Jadilah, Dandy menuju staf kemahasiswaan UNIMED, menyatakan diri mengundurkan diri sebagai penerima bidikmisi. Dengan penghasilan orang tua 2,5 Juta/bulan, anak kedua dari 5 bersaudara itu berdoa agar orang tuanya tetap mampu mebiayai kuliahnya hingga sarjana.
Staf kemahasiswaan UNIMED sendiri mengaku terharu dengan kelapangan dan kebaikan anak dan orang tua itu. Sungguh sebuah peristiwa yang sangat langka menurutnya.
- "Berikan kepada yang lebih berhak"
Kisah selanjutnya datang dari Andi Silaban. Dengan latar tempat yang sama, UNIMED. Jika Dandy diterima melalui jalur SNMPTN, maka Andi Silaban sendiri diterima di jurusan Ilmu Olahraga (IKOR) UNIMED melalui jalur SBMPTN.
Akan tetapi saat menceritakan kepada kedua orang tuanya, Andi justru mendapat ketidak setujuan dari kedua orang tuanya. Keluarga yang tinggal di Jl. P. Bangka, Medan Belawan itu sepakat menurungkan Andi Silaban sebagai penerima bidikmisi. Alasannya, "Kami merasa bangga saat anak kami lolos di jurusan yang sangat diinginkannya sejak dulu, ilmu keolahragaan. Akan tetapi, saya rasa saya masih sanggup membiayai kuliahnya sampai sarjana. Apalagi, beasiswa bidikmisi itu sendiri ditujukan bagi keluarga tidak mampu dan berprestasi. Saya ingin beasiswa itu tepat sasaran. Kami tak pantas menerima beasiswa itu. Ada orang yang lebih berhak menerima beasiswa itu. Makanya, saya suruh Andi untuk membatalkan dirinya sebagai penerima bidikmisi" Tutup Luhut Silaban, ayah Andi.

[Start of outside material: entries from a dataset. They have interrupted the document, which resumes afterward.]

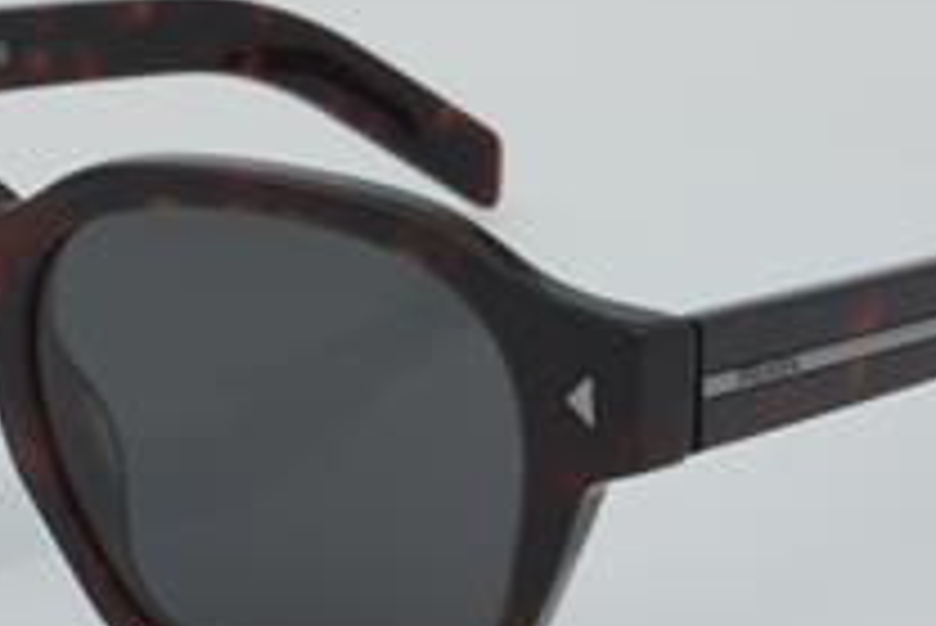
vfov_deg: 9.5
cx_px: 360
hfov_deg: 14.2
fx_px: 3746
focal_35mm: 144
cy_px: 351
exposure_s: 1/4
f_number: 32
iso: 100
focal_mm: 50
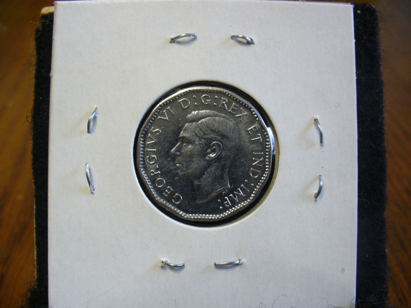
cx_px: 206
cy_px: 154
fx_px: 439
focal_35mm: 37
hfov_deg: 50.1
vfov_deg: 38.7
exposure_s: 1/30
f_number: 2.8
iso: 160
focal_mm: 6.1
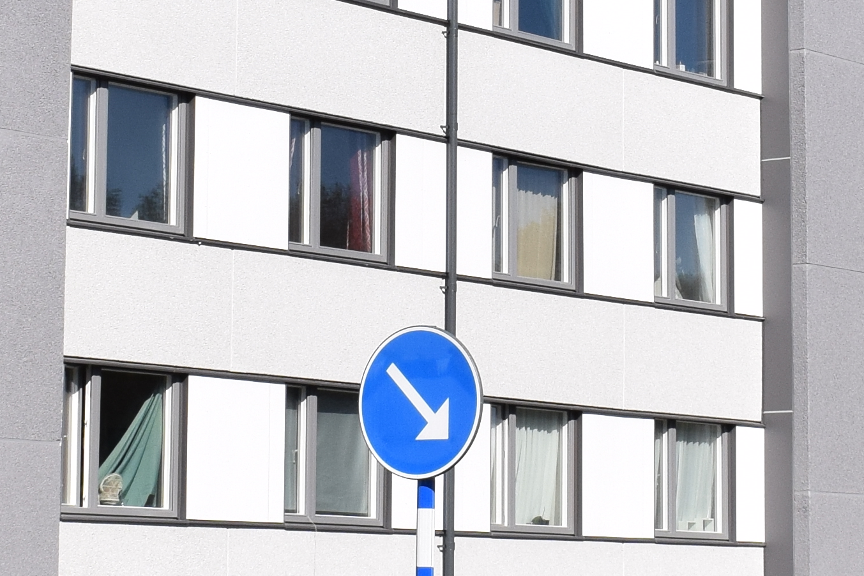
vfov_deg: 10.2
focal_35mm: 133
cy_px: 26
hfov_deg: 15.4
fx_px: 3192
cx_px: 536
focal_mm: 20
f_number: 11
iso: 320
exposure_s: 1/500
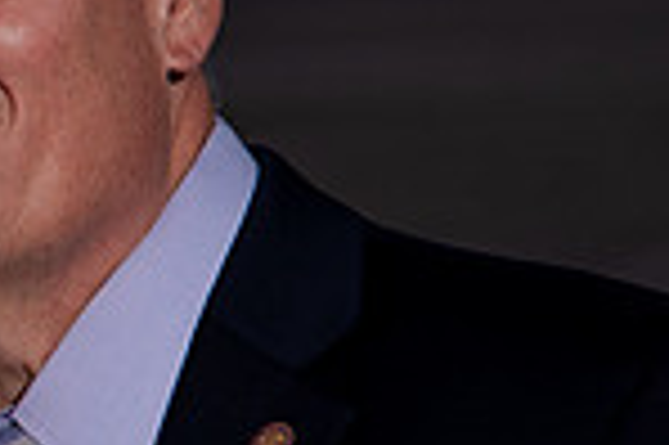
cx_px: -508
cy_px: 8
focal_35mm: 488
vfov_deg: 2.8
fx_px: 9059
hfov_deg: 4.2
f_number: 4
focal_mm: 105
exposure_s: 1/125
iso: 400
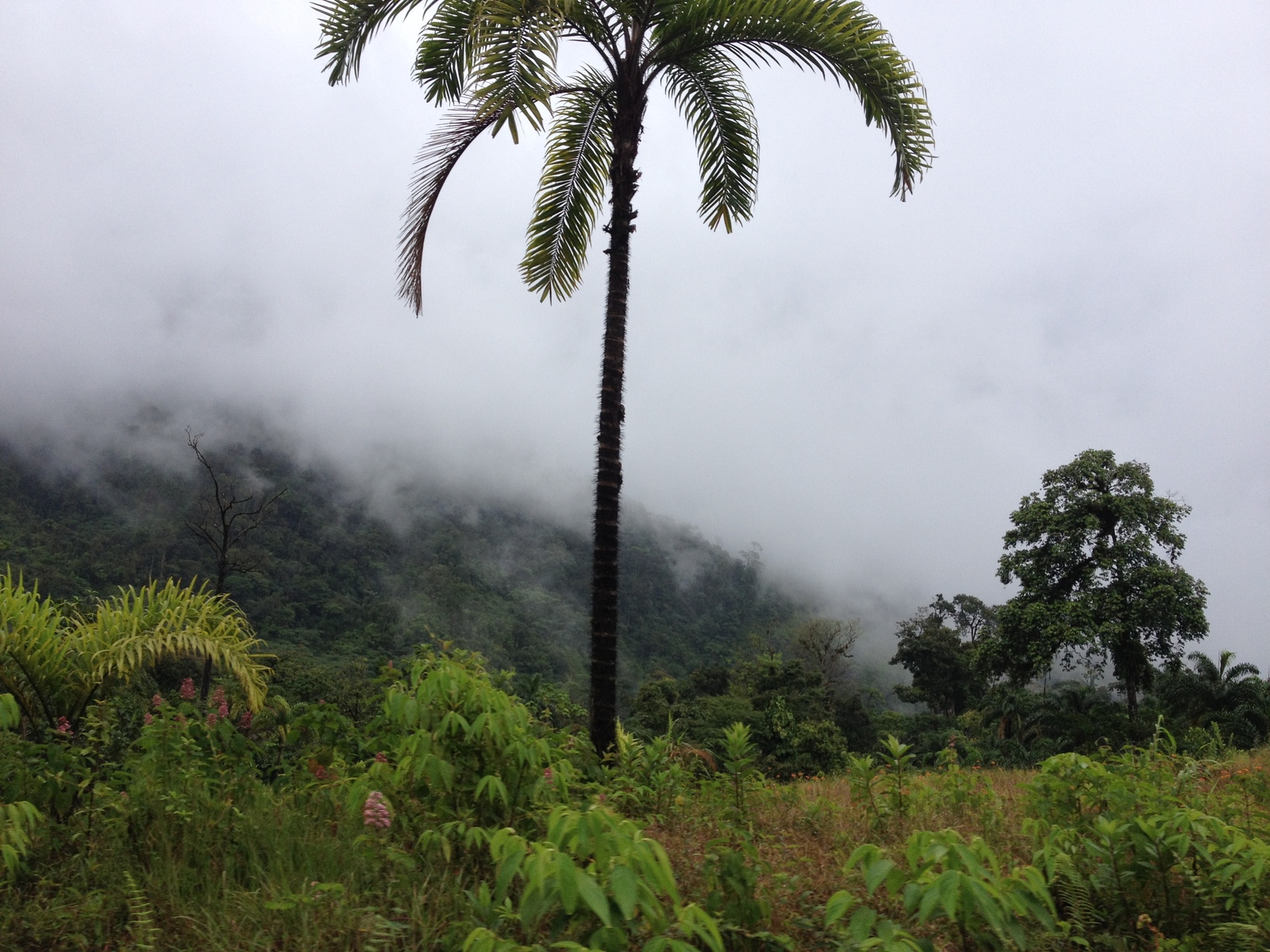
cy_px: 476
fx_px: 1284
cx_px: 635
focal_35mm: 35
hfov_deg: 52.6
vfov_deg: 40.7
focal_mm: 4.28
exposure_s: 1/1151
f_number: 2.4
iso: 50
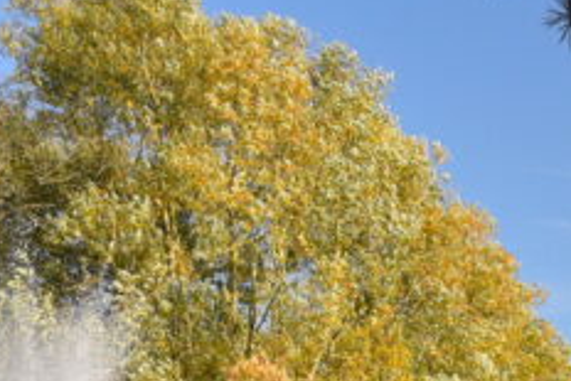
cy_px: 514
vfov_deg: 9.8
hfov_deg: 14.4
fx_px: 2174
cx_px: 719
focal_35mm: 137
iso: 500
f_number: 10
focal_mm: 31
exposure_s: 1/400
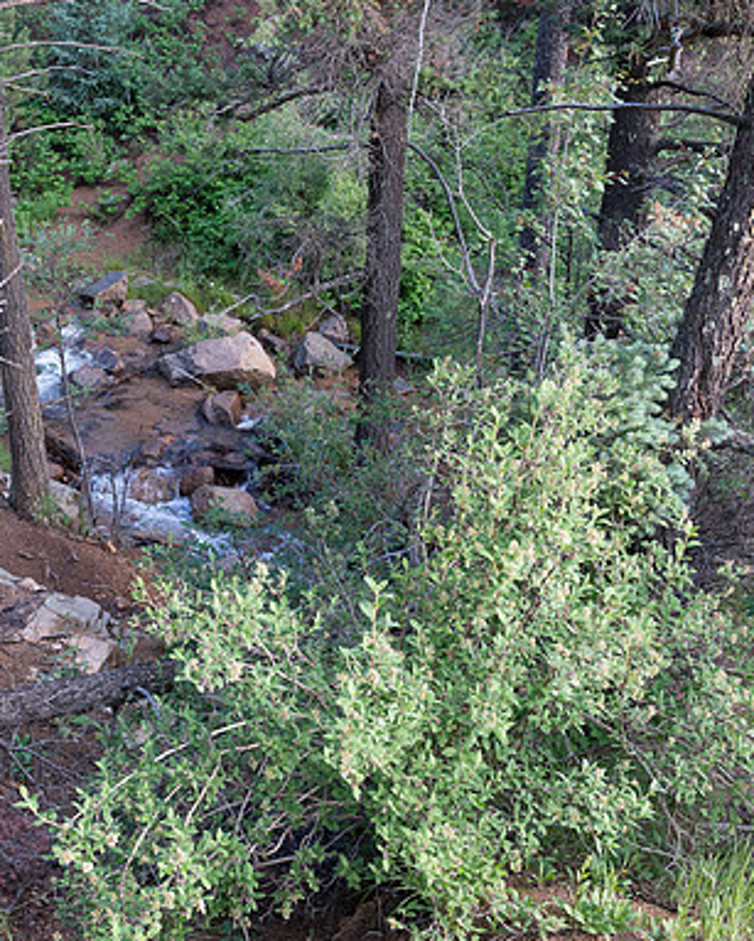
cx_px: 135
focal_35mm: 44
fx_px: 1226
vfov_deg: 42.0
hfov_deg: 33.1
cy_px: 469
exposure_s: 1/200
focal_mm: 31
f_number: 8
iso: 2800
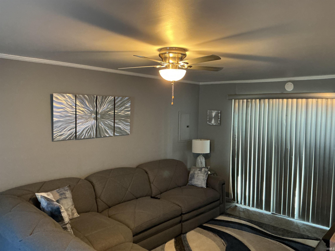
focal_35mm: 29
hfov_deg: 61.7
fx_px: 281
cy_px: 126
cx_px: 168
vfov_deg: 48.2
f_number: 1.8
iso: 250
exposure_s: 1/60
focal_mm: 3
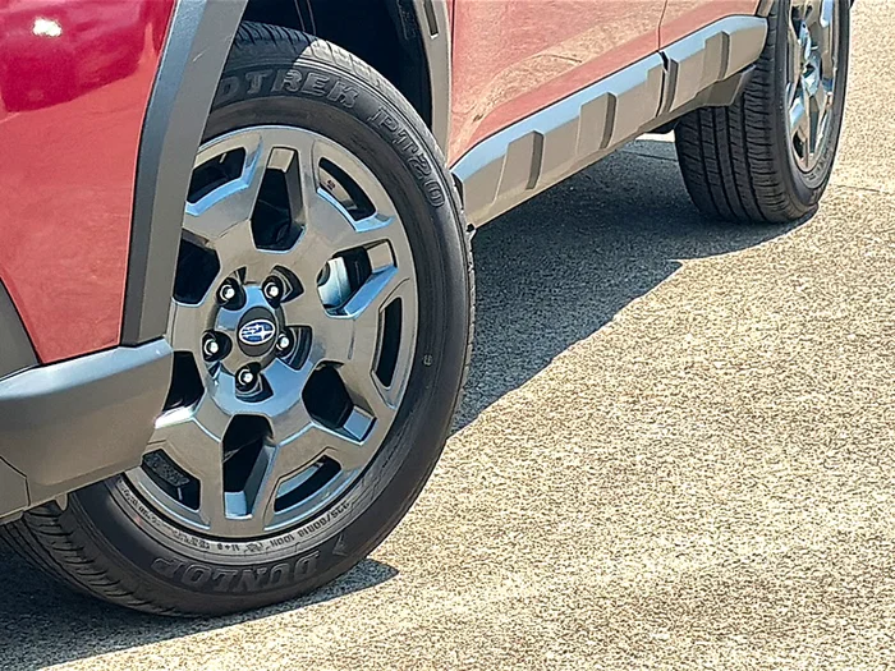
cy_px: 336
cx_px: 448
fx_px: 2586
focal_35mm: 100
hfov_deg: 19.6
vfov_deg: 14.8
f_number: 1.78
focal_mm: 6.86
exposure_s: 1/4049
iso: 64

Ah, masih ada saja orang yang mau menolak uang secara cuma-cuma. bayangkan saja, dana yang digelontorkan pemerintah untuk beasiswa bidikmisi sendiri adalah 6 juta/orang/semester. Dengan rataan 1 juta/bulan. Sungguh jumlah yang banyak bagi kalangan menengah ke bawah. Akan tetapi, Andi Silaban dan Dandy Mandalahi mematahkannya, hidup bukan hanya soal uang. Uang tak menjamin kita bahagia. Kekurang mampuan mereka tak mereka jadikan alasan untuk menganggap dan menasbihkan diri sebagai yang layak menerima beasiswa bidikmisi.
Di lain pihak, ada juga beberapa mahasiswa dan keluarganya yang tak tahu diri. Dengan menggunakan Iphone keluaran terbaru, tampilan necis, laptop keluaran terbaru, tetap saja ada yang mendaftar dan menerima beasiswa bidikmisi yang seharusnya tepat sasaran itu. Mereka, kamum tak bertanggung jawab malah menjadikan ketiadaan PNS di rumah mereka sebagai alasan untuk menerima beasiswa bidikmisi yang seharusnya ditujukan untuk mencerdaskan golongan bawah.
Ah, sudahlah ini tentang kesadaran diri. Biarkan waktu yang menjadwab dan Tuhan yang membalas tingkah laku manusia itu. Baik Dandy maupun Andi, atau bahkan terhadap orang mampu yang memanfaatkan kesempatan dengan bidikmisi itu. Ah, Indonesia. Semoga mampu mencerdaskan kehidupna bangsa. Amin.